## REQUIRED ACTION
Copy the rows below with each "Zagreb" swapped for "Rijeka" and nothing else changed.

## DATA EXTRACT
####

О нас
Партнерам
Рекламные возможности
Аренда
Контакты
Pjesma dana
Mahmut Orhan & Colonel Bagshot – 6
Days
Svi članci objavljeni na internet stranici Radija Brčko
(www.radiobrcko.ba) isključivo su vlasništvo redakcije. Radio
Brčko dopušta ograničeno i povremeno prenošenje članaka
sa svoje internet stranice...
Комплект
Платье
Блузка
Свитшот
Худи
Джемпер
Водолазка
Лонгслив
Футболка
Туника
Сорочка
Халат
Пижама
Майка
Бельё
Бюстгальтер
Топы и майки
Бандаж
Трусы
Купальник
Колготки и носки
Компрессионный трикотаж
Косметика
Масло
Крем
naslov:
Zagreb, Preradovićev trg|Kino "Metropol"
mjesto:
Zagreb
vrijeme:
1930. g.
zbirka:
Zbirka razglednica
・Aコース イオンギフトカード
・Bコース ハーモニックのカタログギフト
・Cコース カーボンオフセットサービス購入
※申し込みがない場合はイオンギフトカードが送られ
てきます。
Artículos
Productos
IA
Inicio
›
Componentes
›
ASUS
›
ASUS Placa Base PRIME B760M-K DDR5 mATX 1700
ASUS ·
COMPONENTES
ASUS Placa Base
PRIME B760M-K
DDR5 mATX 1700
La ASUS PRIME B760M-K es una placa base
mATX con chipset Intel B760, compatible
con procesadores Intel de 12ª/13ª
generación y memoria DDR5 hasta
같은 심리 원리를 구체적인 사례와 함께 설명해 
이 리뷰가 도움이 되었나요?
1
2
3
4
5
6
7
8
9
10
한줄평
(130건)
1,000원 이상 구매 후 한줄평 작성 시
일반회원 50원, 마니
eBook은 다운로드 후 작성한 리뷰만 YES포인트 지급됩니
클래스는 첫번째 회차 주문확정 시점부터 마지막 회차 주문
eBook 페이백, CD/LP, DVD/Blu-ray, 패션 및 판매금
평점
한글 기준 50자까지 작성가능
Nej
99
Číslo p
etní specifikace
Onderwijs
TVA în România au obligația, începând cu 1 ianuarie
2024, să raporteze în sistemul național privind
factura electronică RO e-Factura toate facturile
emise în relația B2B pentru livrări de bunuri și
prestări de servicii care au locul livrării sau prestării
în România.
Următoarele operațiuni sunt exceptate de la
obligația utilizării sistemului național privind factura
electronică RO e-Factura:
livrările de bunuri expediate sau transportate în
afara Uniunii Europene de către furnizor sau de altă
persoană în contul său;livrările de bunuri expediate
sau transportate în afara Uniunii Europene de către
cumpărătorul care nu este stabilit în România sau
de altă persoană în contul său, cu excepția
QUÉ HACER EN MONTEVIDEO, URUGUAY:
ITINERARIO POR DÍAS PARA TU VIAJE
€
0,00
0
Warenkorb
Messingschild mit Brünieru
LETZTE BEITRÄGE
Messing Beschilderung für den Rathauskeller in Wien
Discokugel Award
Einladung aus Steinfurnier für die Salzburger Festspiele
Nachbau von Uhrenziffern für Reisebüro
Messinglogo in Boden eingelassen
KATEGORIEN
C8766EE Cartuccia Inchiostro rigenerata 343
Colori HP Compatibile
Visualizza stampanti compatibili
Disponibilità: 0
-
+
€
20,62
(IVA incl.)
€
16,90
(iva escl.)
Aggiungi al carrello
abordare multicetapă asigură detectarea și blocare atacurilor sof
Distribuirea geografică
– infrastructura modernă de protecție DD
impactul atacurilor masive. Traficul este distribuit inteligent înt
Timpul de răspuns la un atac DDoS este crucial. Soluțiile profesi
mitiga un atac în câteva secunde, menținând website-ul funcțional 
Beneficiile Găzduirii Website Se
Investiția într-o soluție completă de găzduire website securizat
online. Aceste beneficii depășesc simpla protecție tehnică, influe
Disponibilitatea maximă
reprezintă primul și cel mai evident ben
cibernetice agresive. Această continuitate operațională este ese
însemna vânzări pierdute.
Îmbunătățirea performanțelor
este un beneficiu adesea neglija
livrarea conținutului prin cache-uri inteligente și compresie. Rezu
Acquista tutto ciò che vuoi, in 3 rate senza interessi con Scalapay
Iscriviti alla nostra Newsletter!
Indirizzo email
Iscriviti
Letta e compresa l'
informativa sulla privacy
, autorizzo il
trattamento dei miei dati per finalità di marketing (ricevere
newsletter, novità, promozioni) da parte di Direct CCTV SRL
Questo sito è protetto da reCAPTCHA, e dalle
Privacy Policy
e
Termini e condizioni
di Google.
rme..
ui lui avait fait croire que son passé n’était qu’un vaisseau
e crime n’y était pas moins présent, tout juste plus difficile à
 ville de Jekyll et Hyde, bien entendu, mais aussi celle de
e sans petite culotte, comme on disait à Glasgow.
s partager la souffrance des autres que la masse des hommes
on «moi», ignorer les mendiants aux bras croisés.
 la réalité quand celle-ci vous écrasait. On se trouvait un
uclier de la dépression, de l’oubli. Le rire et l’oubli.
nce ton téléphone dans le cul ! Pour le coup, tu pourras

####

## SOLUTION TO THIS PROBLEM
О нас
Партнерам
Рекламные возможности
Аренда
Контакты
Pjesma dana
Mahmut Orhan & Colonel Bagshot – 6
Days
Svi članci objavljeni na internet stranici Radija Brčko
(www.radiobrcko.ba) isključivo su vlasništvo redakcije. Radio
Brčko dopušta ograničeno i povremeno prenošenje članaka
sa svoje internet stranice...
Комплект
Платье
Блузка
Свитшот
Худи
Джемпер
Водолазка
Лонгслив
Футболка
Туника
Сорочка
Халат
Пижама
Майка
Бельё
Бюстгальтер
Топы и майки
Бандаж
Трусы
Купальник
Колготки и носки
Компрессионный трикотаж
Косметика
Масло
Крем
naslov:
Rijeka, Preradovićev trg|Kino "Metropol"
mjesto:
Rijeka
vrijeme:
1930. g.
zbirka:
Zbirka razglednica
・Aコース イオンギフトカード
・Bコース ハーモニックのカタログギフト
・Cコース カーボンオフセットサービス購入
※申し込みがない場合はイオンギフトカードが送られ
てきます。
Artículos
Productos
IA
Inicio
›
Componentes
›
ASUS
›
ASUS Placa Base PRIME B760M-K DDR5 mATX 1700
ASUS ·
COMPONENTES
ASUS Placa Base
PRIME B760M-K
DDR5 mATX 1700
La ASUS PRIME B760M-K es una placa base
mATX con chipset Intel B760, compatible
con procesadores Intel de 12ª/13ª
generación y memoria DDR5 hasta
같은 심리 원리를 구체적인 사례와 함께 설명해 
이 리뷰가 도움이 되었나요?
1
2
3
4
5
6
7
8
9
10
한줄평
(130건)
1,000원 이상 구매 후 한줄평 작성 시
일반회원 50원, 마니
eBook은 다운로드 후 작성한 리뷰만 YES포인트 지급됩니
클래스는 첫번째 회차 주문확정 시점부터 마지막 회차 주문
eBook 페이백, CD/LP, DVD/Blu-ray, 패션 및 판매금
평점
한글 기준 50자까지 작성가능
Nej
99
Číslo p
etní specifikace
Onderwijs
TVA în România au obligația, începând cu 1 ianuarie
2024, să raporteze în sistemul național privind
factura electronică RO e-Factura toate facturile
emise în relația B2B pentru livrări de bunuri și
prestări de servicii care au locul livrării sau prestării
în România.
Următoarele operațiuni sunt exceptate de la
obligația utilizării sistemului național privind factura
electronică RO e-Factura:
livrările de bunuri expediate sau transportate în
afara Uniunii Europene de către furnizor sau de altă
persoană în contul său;livrările de bunuri expediate
sau transportate în afara Uniunii Europene de către
cumpărătorul care nu este stabilit în România sau
de altă persoană în contul său, cu excepția
QUÉ HACER EN MONTEVIDEO, URUGUAY:
ITINERARIO POR DÍAS PARA TU VIAJE
€
0,00
0
Warenkorb
Messingschild mit Brünieru
LETZTE BEITRÄGE
Messing Beschilderung für den Rathauskeller in Wien
Discokugel Award
Einladung aus Steinfurnier für die Salzburger Festspiele
Nachbau von Uhrenziffern für Reisebüro
Messinglogo in Boden eingelassen
KATEGORIEN
C8766EE Cartuccia Inchiostro rigenerata 343
Colori HP Compatibile
Visualizza stampanti compatibili
Disponibilità: 0
-
+
€
20,62
(IVA incl.)
€
16,90
(iva escl.)
Aggiungi al carrello
abordare multicetapă asigură detectarea și blocare atacurilor sof
Distribuirea geografică
– infrastructura modernă de protecție DD
impactul atacurilor masive. Traficul este distribuit inteligent înt
Timpul de răspuns la un atac DDoS este crucial. Soluțiile profesi
mitiga un atac în câteva secunde, menținând website-ul funcțional 
Beneficiile Găzduirii Website Se
Investiția într-o soluție completă de găzduire website securizat
online. Aceste beneficii depășesc simpla protecție tehnică, influe
Disponibilitatea maximă
reprezintă primul și cel mai evident ben
cibernetice agresive. Această continuitate operațională este ese
însemna vânzări pierdute.
Îmbunătățirea performanțelor
este un beneficiu adesea neglija
livrarea conținutului prin cache-uri inteligente și compresie. Rezu
Acquista tutto ciò che vuoi, in 3 rate senza interessi con Scalapay
Iscriviti alla nostra Newsletter!
Indirizzo email
Iscriviti
Letta e compresa l'
informativa sulla privacy
, autorizzo il
trattamento dei miei dati per finalità di marketing (ricevere
newsletter, novità, promozioni) da parte di Direct CCTV SRL
Questo sito è protetto da reCAPTCHA, e dalle
Privacy Policy
e
Termini e condizioni
di Google.
rme..
ui lui avait fait croire que son passé n’était qu’un vaisseau
e crime n’y était pas moins présent, tout juste plus difficile à
 ville de Jekyll et Hyde, bien entendu, mais aussi celle de
e sans petite culotte, comme on disait à Glasgow.
s partager la souffrance des autres que la masse des hommes
on «moi», ignorer les mendiants aux bras croisés.
 la réalité quand celle-ci vous écrasait. On se trouvait un
uclier de la dépression, de l’oubli. Le rire et l’oubli.
nce ton téléphone dans le cul ! Pour le coup, tu pourras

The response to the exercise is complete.